# Text segment
::::
Having idled away much of my ill-spent youth in Southern California,2 Dear Readers, your Dedicated Bloggist has long been a devotee of Raymond Chandler's detective stories set in and around Los Angeles during the thirties, forties, and fifties. I can personally verify that there is no place seamier than the underbelly of America's Paradise, and Mr. Chandler gets the atmosphere pitch-perfect.

But his stories are dark. They do not normally appeal to the casual reader, or to the distracted beachgoer in search of fast cars, hot sex, and cheap heroics. They are soaked in a sort of existential despair, a cynical world-weariness that permeates the novels like the woof underlying the warp of mystery narrative and character development. Don't get me wrong: the stories are tough, fast, and entertaining, and there are plenty of heroics on display, especially by the main character, Philip Marlowe. They are also funny, in places, in a cynical sort of way, and leavened throughout with dialogue that carries a snap and fizz 21st century conversationalists can only dream of emulating.
::::
# Dataset extract
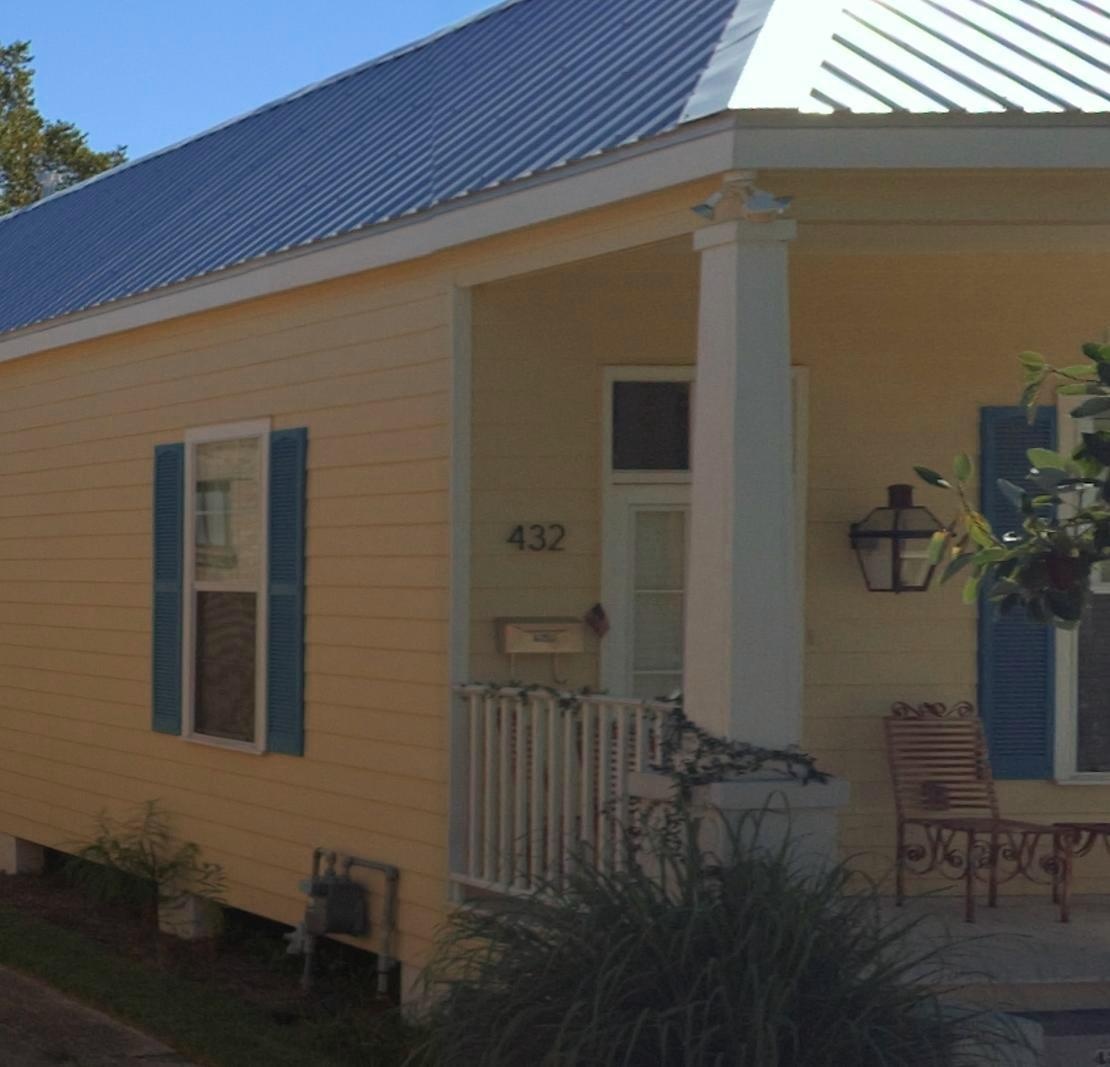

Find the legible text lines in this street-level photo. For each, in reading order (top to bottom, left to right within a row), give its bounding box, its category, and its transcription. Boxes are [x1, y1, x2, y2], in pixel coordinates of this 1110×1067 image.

[502, 519, 569, 555] StreetNumber: 432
::::
# The request
Can you copy out the passage on Raymond Chandler's detective stories word for word, in full?

# Reply to the task
Having idled away much of my ill-spent youth in Southern California,2 Dear Readers, your Dedicated Bloggist has long been a devotee of Raymond Chandler's detective stories set in and around Los Angeles during the thirties, forties, and fifties. I can personally verify that there is no place seamier than the underbelly of America's Paradise, and Mr. Chandler gets the atmosphere pitch-perfect.

But his stories are dark. They do not normally appeal to the casual reader, or to the distracted beachgoer in search of fast cars, hot sex, and cheap heroics. They are soaked in a sort of existential despair, a cynical world-weariness that permeates the novels like the woof underlying the warp of mystery narrative and character development. Don't get me wrong: the stories are tough, fast, and entertaining, and there are plenty of heroics on display, especially by the main character, Philip Marlowe. They are also funny, in places, in a cynical sort of way, and leavened throughout with dialogue that carries a snap and fizz 21st century conversationalists can only dream of emulating.